● Description of the task: Leave out the pictures and copy everything else in the records exactly.

● Source data:
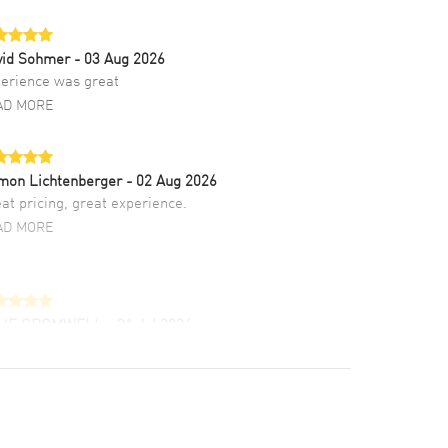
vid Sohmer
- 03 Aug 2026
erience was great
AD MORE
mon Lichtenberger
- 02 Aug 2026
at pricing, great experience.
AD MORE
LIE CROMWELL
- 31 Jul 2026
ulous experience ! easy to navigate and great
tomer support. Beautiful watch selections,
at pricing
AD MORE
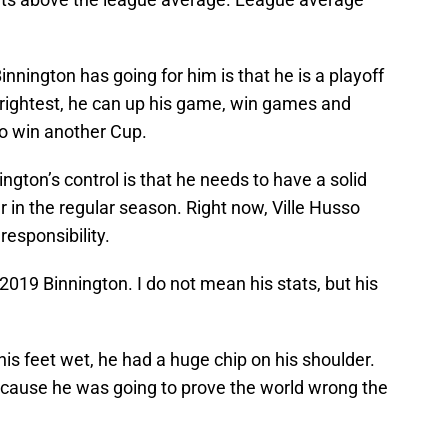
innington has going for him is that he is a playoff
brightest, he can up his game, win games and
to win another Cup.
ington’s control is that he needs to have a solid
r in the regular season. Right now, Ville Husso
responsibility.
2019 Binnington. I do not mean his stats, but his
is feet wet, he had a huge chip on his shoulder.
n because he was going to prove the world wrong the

● Solution:
vid Sohmer
- 03 Aug 2026
erience was great
AD MORE
mon Lichtenberger
- 02 Aug 2026
at pricing, great experience.
AD MORE
LIE CROMWELL
- 31 Jul 2026
ulous experience ! easy to navigate and great
tomer support. Beautiful watch selections,
at pricing
AD MORE
innington has going for him is that he is a playoff
brightest, he can up his game, win games and
to win another Cup.
ington’s control is that he needs to have a solid
r in the regular season. Right now, Ville Husso
responsibility.
2019 Binnington. I do not mean his stats, but his
is feet wet, he had a huge chip on his shoulder.
n because he was going to prove the world wrong the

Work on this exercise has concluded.